Start of Block

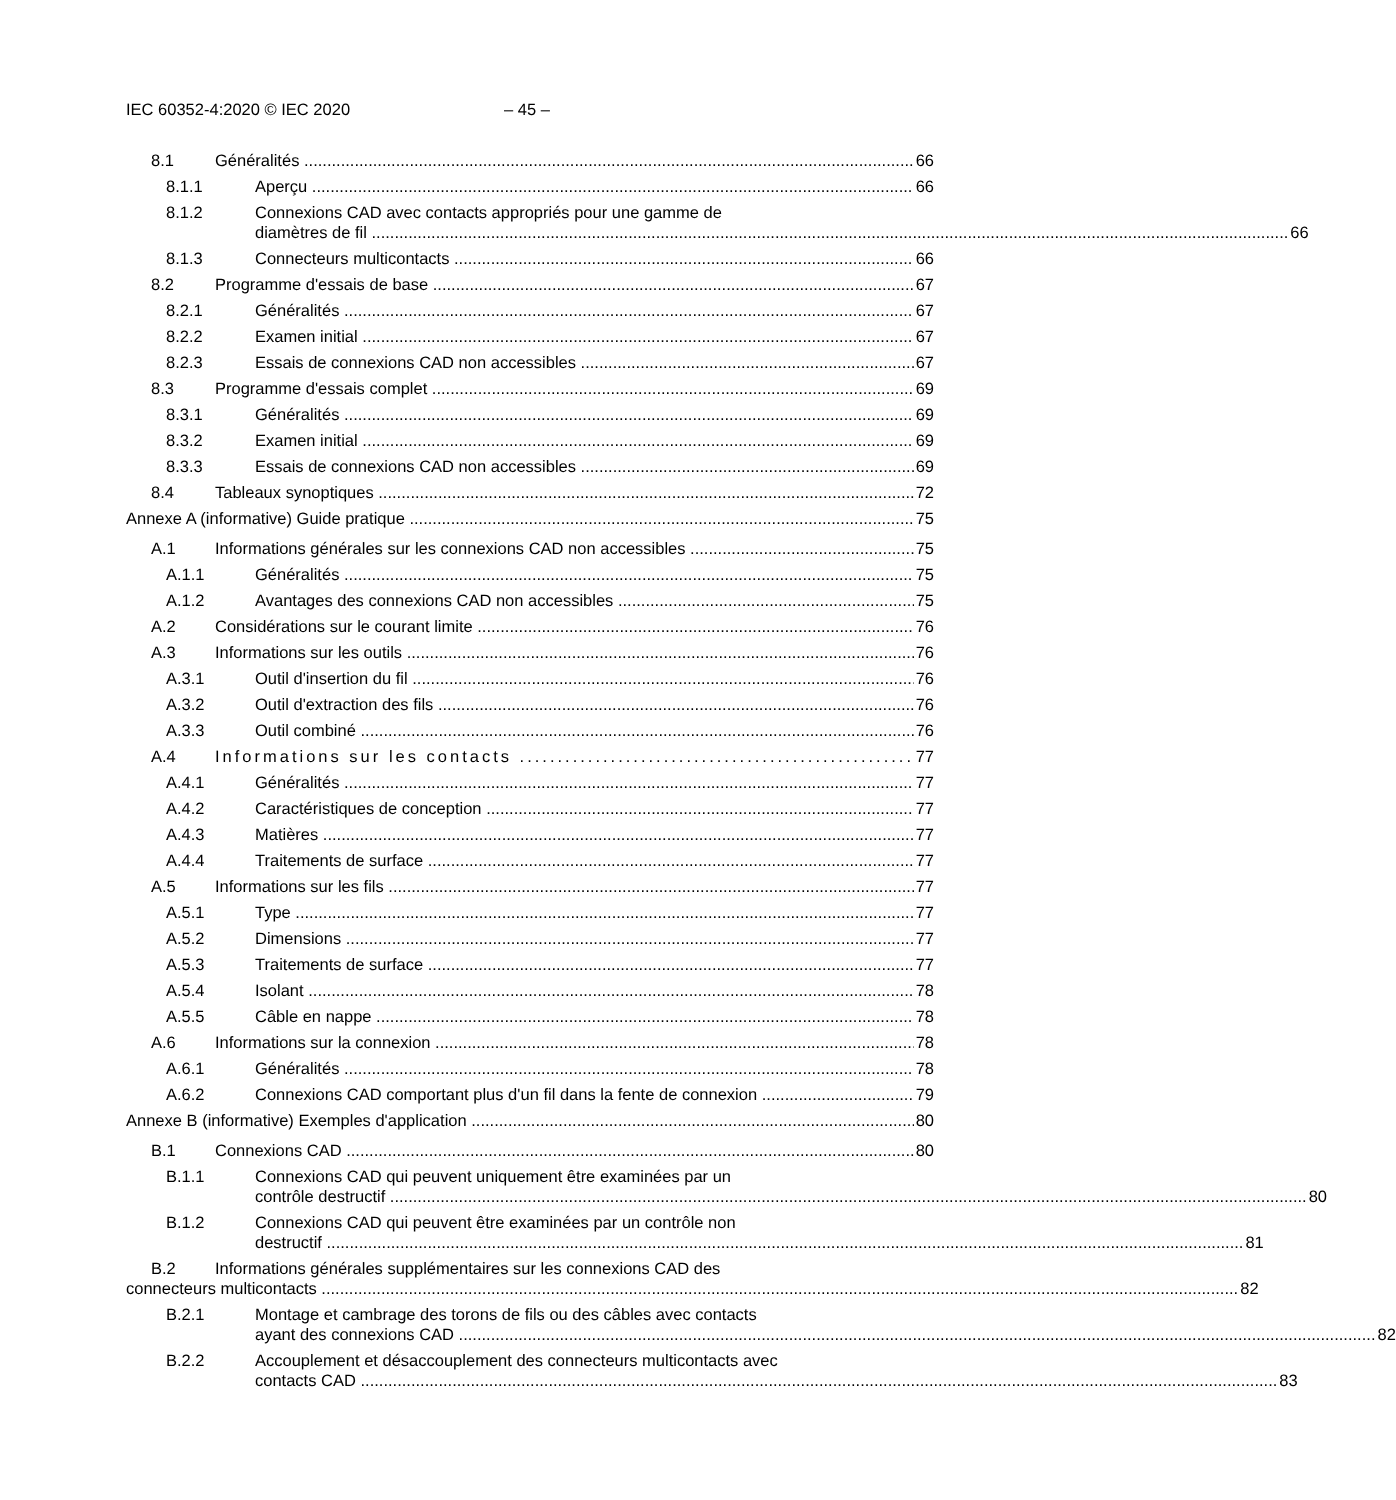IEC 60352-4:2020 © IEC 2020 – 45 –
8.1 Généralités 66
8.1.1 Aperçu 66
8.1.2
Connexions CAD avec contacts appropriés pour une gamme de
diamètres de fil 66
8.1.3 Connecteurs multicontacts 66
8.2 Programme d'essais de base 67
8.2.1 Généralités 67
8.2.2 Examen initial 67
8.2.3 Essais de connexions CAD non accessibles 67
8.3 Programme d'essais complet 69
8.3.1 Généralités 69
8.3.2 Examen initial 69
8.3.3 Essais de connexions CAD non accessibles 69
8.4 Tableaux synoptiques 72
Annexe A (informative) Guide pratique 75
A.1 Informations générales sur les connexions CAD non accessibles 75
A.1.1 Généralités 75
A.1.2 Avantages des connexions CAD non accessibles 75
A.2 Considérations sur le courant limite 76
A.3 Informations sur les outils 76
A.3.1 Outil d'insertion du fil 76
A.3.2 Outil d'extraction des fils 76
A.3.3 Outil combiné 76
A.4 Informations sur les contacts 77
A.4.1 Généralités 77
A.4.2 Caractéristiques de conception 77
A.4.3 Matières 77
A.4.4 Traitements de surface 77
A.5 Informations sur les fils 77
A.5.1 Type 77
A.5.2 Dimensions 77
A.5.3 Traitements de surface 77
A.5.4 Isolant 78
A.5.5 Câble en nappe 78
A.6 Informations sur la connexion 78
A.6.1 Généralités 78
A.6.2 Connexions CAD comportant plus d'un fil dans la fente de connexion 79
Annexe B (informative) Exemples d'application 80
B.1 Connexions CAD 80
B.1.1
Connexions CAD qui peuvent uniquement être examinées par un
contrôle destructif 80
B.1.2
Connexions CAD qui peuvent être examinées par un contrôle non
destructif 81
B.2
Informations générales supplémentaires sur les connexions CAD des
connecteurs multicontacts 82
B.2.1
Montage et cambrage des torons de fils ou des câbles avec contacts
ayant des connexions CAD 82
B.2.2
Accouplement et désaccouplement des connecteurs multicontacts avec
contacts CAD 83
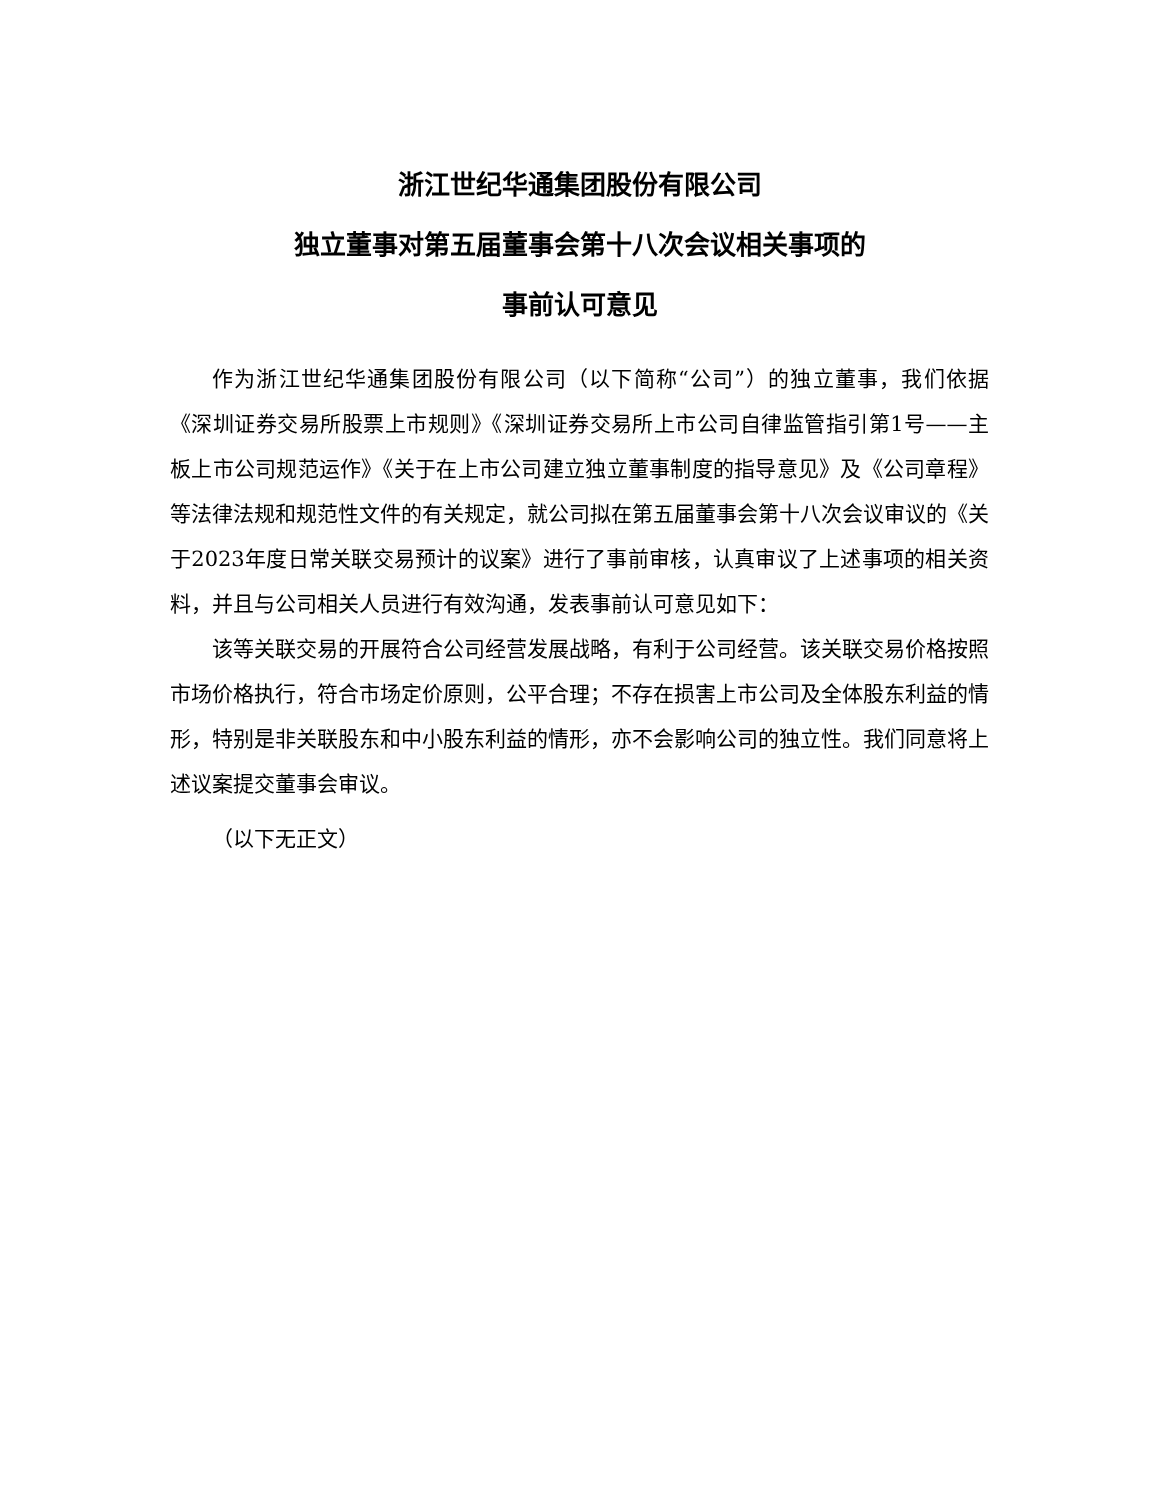浙江世纪华通集团股份有限公司
独立董事对第五届董事会第十八次会议相关事项的
事前认可意见
作为浙江世纪华通集团股份有限公司（以下简称“公司”）的独立董事，我们依据《深圳证券交易所股票上市规则》《深圳证券交易所上市公司自律监管指引第1号——主板上市公司规范运作》《关于在上市公司建立独立董事制度的指导意见》及《公司章程》等法律法规和规范性文件的有关规定，就公司拟在第五届董事会第十八次会议审议的《关于2023年度日常关联交易预计的议案》进行了事前审核，认真审议了上述事项的相关资料，并且与公司相关人员进行有效沟通，发表事前认可意见如下：
该等关联交易的开展符合公司经营发展战略，有利于公司经营。该关联交易价格按照市场价格执行，符合市场定价原则，公平合理；不存在损害上市公司及全体股东利益的情形，特别是非关联股东和中小股东利益的情形，亦不会影响公司的独立性。我们同意将上述议案提交董事会审议。
（以下无正文）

End of Block

▸ What the task asks
Report how many lines of the data above hold the string "être". Nothing else belongs in the answer.

▸ Response for this exercise
2